New Hillel director: Students are committed to building

Elana Levitz, pictured here outside the UofL InterFaith Center, is the new director of Hillel. (Community photo by Lee Chottiner)

Inside the bunker-style University of Louisville InterFaith Center, the Hillel of Louisville is missing a desk. There is one, but it arrived without assembly instructions.
Down the steps in the chapel, Jewish students must take down the crucifix on the wall and cover up another on the lectern before they can worship there. But they have no Torah, and no prayer books.
Something else they don’t have: members. At least, not a lot of them.
“Right now, our numbers are low,” said Elana Levitz, the newly hired Hillel director. “But our people will come to all our events, so they’re tried and true.”
Which is a good thing, said Levitz who started her new job in February, because her plan for revitalizing Hillel in the Derby City calls for giving students what they want, and what they need.
She plans to start by hiring two student advisors – a graduate and undergraduate – to identify and recruit more students and flesh out a plan for growth.

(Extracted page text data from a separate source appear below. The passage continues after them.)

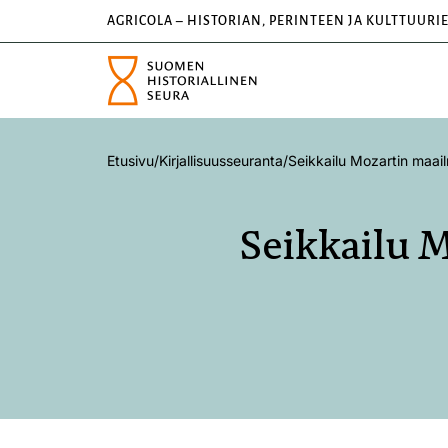
AGRICOLA – HISTORIAN, PERINTEEN JA KULTTUURI
Etusivu
/
Kirjallisuusseuranta
/
Seikkailu Mozartin maai
Seikkailu 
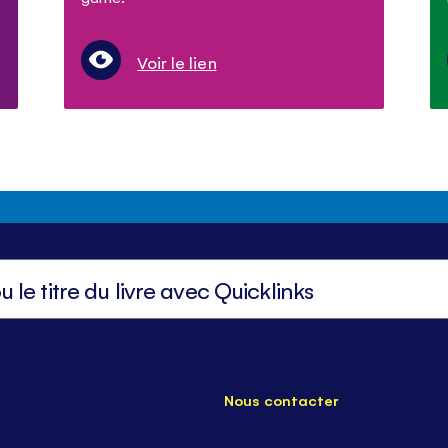
Voir le lien
Nous contacter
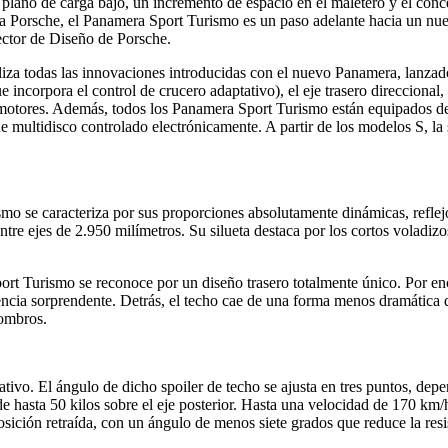
n plano de carga bajo, un incremento de espacio en el maletero y el con
ara Porsche, el Panamera Sport Turismo es un paso adelante hacia un nu
ector de Diseño de Porsche.
iliza todas las innovaciones introducidas con el nuevo Panamera, lanzad
e incorpora el control de crucero adaptativo), el eje trasero direccional
otores. Además, todos los Panamera Sport Turismo están equipados de
 multidisco controlado electrónicamente. A partir de los modelos S, la
ismo se caracteriza por sus proporciones absolutamente dinámicas, refl
tre ejes de 2.950 milímetros. Su silueta destaca por los cortos voladizo
 Sport Turismo se reconoce por un diseño trasero totalmente único. Por e
ncia sorprendente. Detrás, el techo cae de una forma menos dramática q
hombros.
ptativo. El ángulo de dicho spoiler de techo se ajusta en tres puntos, de
de hasta 50 kilos sobre el eje posterior. Hasta una velocidad de 170 km
ción retraída, con un ángulo de menos siete grados que reduce la resis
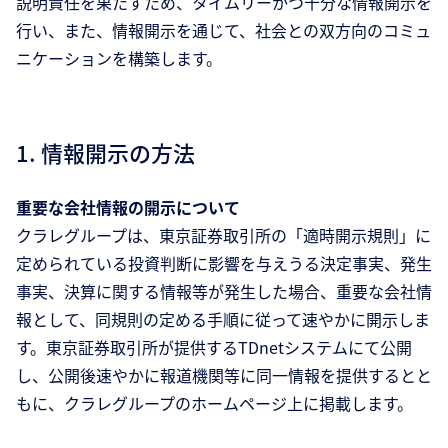
説明責任を果たすため、タイムリーかつ十分な情報開示を
行い、また、情報開示を通じて、社会との双方向のコミュ
ニケーションを構築します。
1. 情報開示の方法
重要な会社情報の開示について
クラレグループは、東京証券取引所の「適時開示規則」に
定められている投資判断に影響を与えうる決定事実、発生
事実、決算に関する情報等が発生した場合、重要な会社情
報として、同規則の定める手順に従って速やかに開示しま
す。東京証券取引所が提供するTDnetシステムにて公開
し、公開後速やかに報道機関等に同一情報を提供するとと
もに、クラレグループのホームページ上に掲載します。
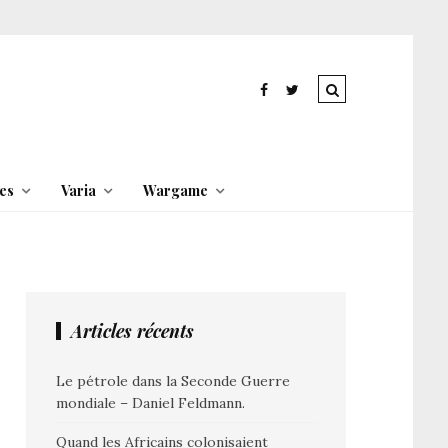
es
Varia
Wargame
Articles récents
Le pétrole dans la Seconde Guerre
mondiale – Daniel Feldmann.
Quand les Africains colonisaient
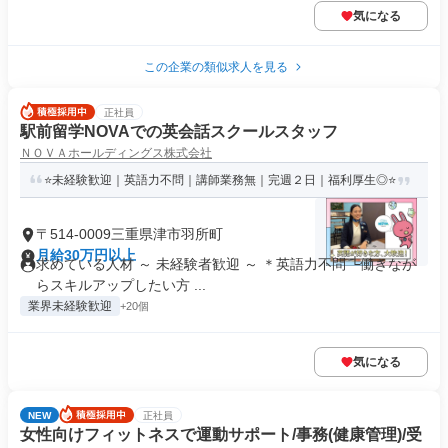
気になる
この企業の類似求人を見る
正社員
駅前留学NOVAでの英会話スクールスタッフ
ＮＯＶＡホールディングス株式会社
⭐未経験歓迎｜英語力不問｜講師業務無｜完週２日｜福利厚生◎⭐
〒514-0009三重県津市羽所町
月給30万円以上
求めている人材 ～ 未経験者歓迎 ～ ＊英語力不問 └働きなが
らスキルアップしたい方 ...
業界未経験歓迎
+20個
気になる
NEW
正社員
女性向けフィットネスで運動サポート/事務(健康管理)/受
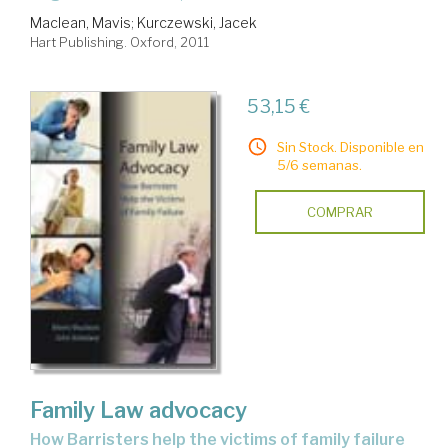
Maclean, Mavis
;
Kurczewski, Jacek
Hart Publishing. Oxford, 2011
53,15 €
Sin Stock. Disponible en
5/6 semanas.
COMPRAR
Family Law advocacy
how Barristers help the victims of family failure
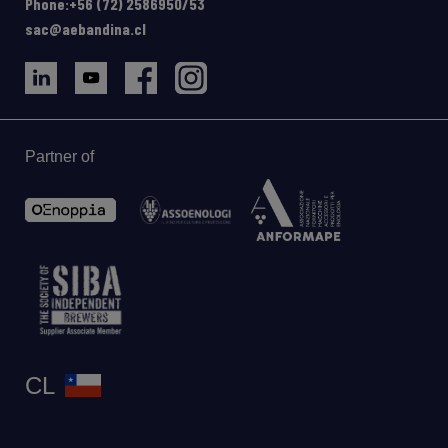
Phone:+56 (72) 2586950/53
sac@aebandina.cl
Partner of
CL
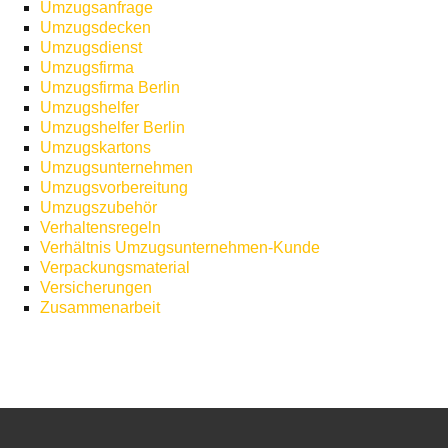
Umzugsanfrage
Umzugsdecken
Umzugsdienst
Umzugsfirma
Umzugsfirma Berlin
Umzugshelfer
Umzugshelfer Berlin
Umzugskartons
Umzugsunternehmen
Umzugsvorbereitung
Umzugszubehör
Verhaltensregeln
Verhältnis Umzugsunternehmen-Kunde
Verpackungsmaterial
Versicherungen
Zusammenarbeit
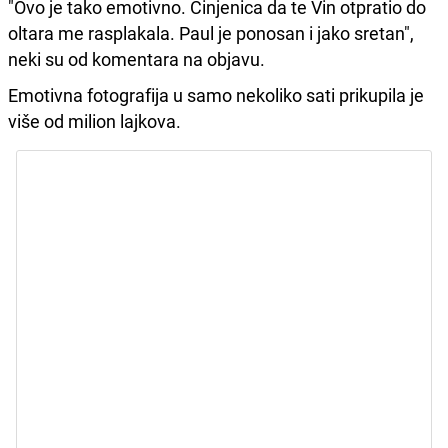
"Ovo je tako emotivno. Činjenica da te Vin otpratio do
oltara me rasplakala. Paul je ponosan i jako sretan",
neki su od komentara na objavu.
Emotivna fotografija u samo nekoliko sati prikupila je
više od milion lajkova.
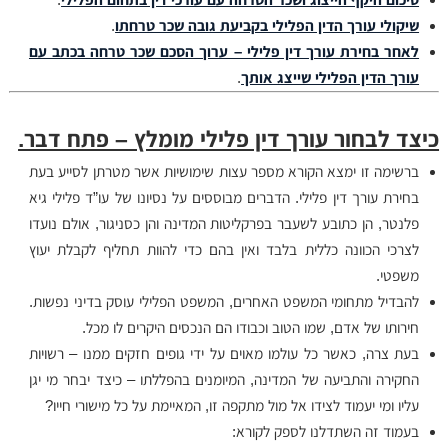
שיקולי עורך הדין הפלילי בקביעת גובה שכר טרחתו
.
לאחר בחירת עורך דין פלילי – ערוך הסכם שכר טרחה בכתב עם
עורך הדין הפלילי שייצג אותך
.
כיצד לבחור עורך דין פלילי מומלץ – פתח דבר.
ברשימה זו ימצא הקורא מספר עצות שימושיות אשר מטרתן לסייע בעת
בחירת עורך דין פלילי. הדברים מבוססים על נסיונו של עו”ד פלילי גיא
פלנטר, הן כתובע לשעבר בפרקליטות המדינה והן כסניגור, אולם נועדו
לצרכי הכוונה כללית בלבד ואין בהם כדי להוות תחליף לקבלת יעוץ
משפטי.
להבדיל מתחומי המשפט האחרים, המשפט הפלילי עוסק בדיני נפשות.
חירותו של אדם, שמו הטוב וכבודו הם הנכסים היקרים לו מכל.
בעת צרה, כאשר כל עולמו מאוים על ידי גופים חזקים ממנו – רשויות
החקירה והתביעה של המדינה, המיומנים בהפללתו – כיצד יבחר מי יגן
עליו ומי יעמוד לצידו אל מול מתקפה זו, המאיימת על כל מישורי חייו?
בעמוד זה השתדלנו לספק לקורא:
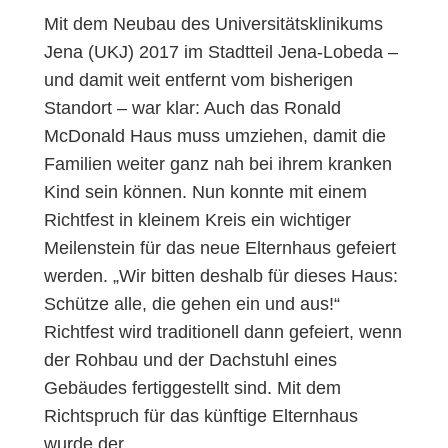
Mit dem Neubau des Universitätsklinikums
Jena (UKJ) 2017 im Stadtteil Jena-Lobeda –
und damit weit entfernt vom bisherigen
Standort – war klar: Auch das Ronald
McDonald Haus muss umziehen, damit die
Familien weiter ganz nah bei ihrem kranken
Kind sein können. Nun konnte mit einem
Richtfest in kleinem Kreis ein wichtiger
Meilenstein für das neue Elternhaus gefeiert
werden. „Wir bitten deshalb für dieses Haus:
Schütze alle, die gehen ein und aus!“
Richtfest wird traditionell dann gefeiert, wenn
der Rohbau und der Dachstuhl eines
Gebäudes fertiggestellt sind. Mit dem
Richtspruch für das künftige Elternhaus
wurde der…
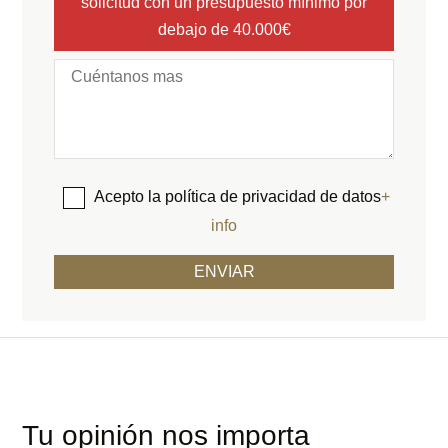
solicitud con un presupuesto mínimo por
debajo de 40.000€
Acepto la política de privacidad de datos
+
info
Tu opinión nos importa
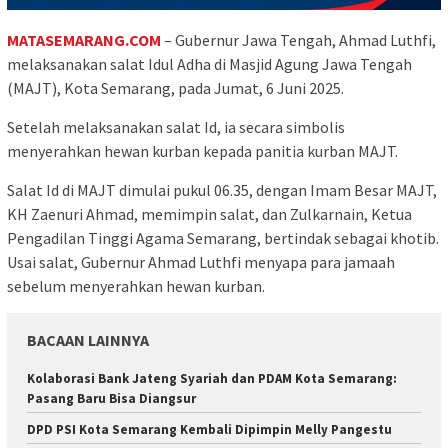
MATASEMARANG.COM
– Gubernur Jawa Tengah, Ahmad Luthfi,
melaksanakan salat Idul Adha di Masjid Agung Jawa Tengah
(MAJT), Kota Semarang, pada Jumat, 6 Juni 2025.
Setelah melaksanakan salat Id, ia secara simbolis
menyerahkan hewan kurban kepada panitia kurban MAJT.
Salat Id di MAJT dimulai pukul 06.35, dengan Imam Besar MAJT,
KH Zaenuri Ahmad, memimpin salat, dan Zulkarnain, Ketua
Pengadilan Tinggi Agama Semarang, bertindak sebagai khotib.
Usai salat, Gubernur Ahmad Luthfi menyapa para jamaah
sebelum menyerahkan hewan kurban.
BACAAN LAINNYA
Kolaborasi Bank Jateng Syariah dan PDAM Kota Semarang:
Pasang Baru Bisa Diangsur
DPD PSI Kota Semarang Kembali Dipimpin Melly Pangestu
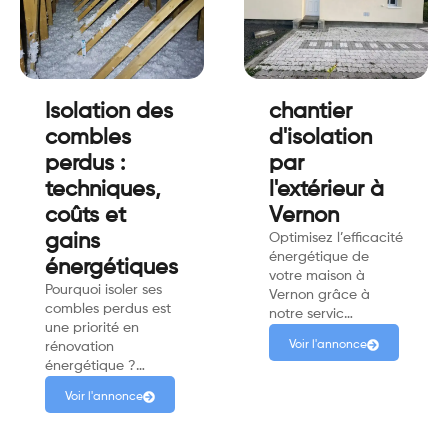
Isolation des
chantier
combles
d'isolation
perdus :
par
techniques,
l'extérieur à
coûts et
Vernon
gains
Optimisez l’efficacité
énergétique de
énergétiques
votre maison à
Pourquoi isoler ses
Vernon grâce à
combles perdus est
notre servic…
une priorité en
Voir l'annonce
rénovation
énergétique ?…
Voir l'annonce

The students who already are active meet every Wednesday at the InterFaith Center – a facility Hillel shares with Catholic, Episcopalian, Presbyterian and Lutheran students – to talk over issues they face and plan ahead. (They have done quite a bit of programming since Levitz arrived, but more on that later.)
“I want this to be student driven,” she said.
And she wants students from all the area schools, not just UofL.
There are active Hillel programs at UofL and nearby Bellarmine University, each with its own faculty advisor. Levitz wants to expand Hillel’s reach to include Spalding, Jefferson Community & Technical College and Indiana University Southeast. She already identified a few Jewish students at these campuses, and she believes there are more.
“We hope to get them all on the UofL campus for programming,” Levitz said.
That programming is already underway. Jessica Heinz, president of the UofL Hillel chapter, recently led a Shabbat service at the InterFaith Center, using a program she developed, followed by a dinner.
Lilly Pinhas is the president of the Bellarmine Hillel. she works with Melanie-Prejean Sullivan, director of the campus ministry.
Hillel also partnered with the Jewish Film Festival and students went to see post-Holocaust black and white film, 1945.
They also baked Hamentaschen for Purim, and both the UofL and Bellarmine programs are planning their own Passover seders – March 21 for Bellarmine, March 27 for UofL.
Their activities can be found at the Hillel of Louisville Facebook page, which has 121 followers.
Levitz said the students she has is an eclectic group. They include Jews, non-Jews interested in conversion, and students with a single Jewish parent who are just now discovering their faith.
Levitz is no newcomer to Jewish activities. A graduate of UofL and Spalding, the career educator taught at Louisville Beit Sefer Yachad for 12 years before moving over to fundraising. She also taught high school literature and middle school grammar at Valor Academy from 2001-04.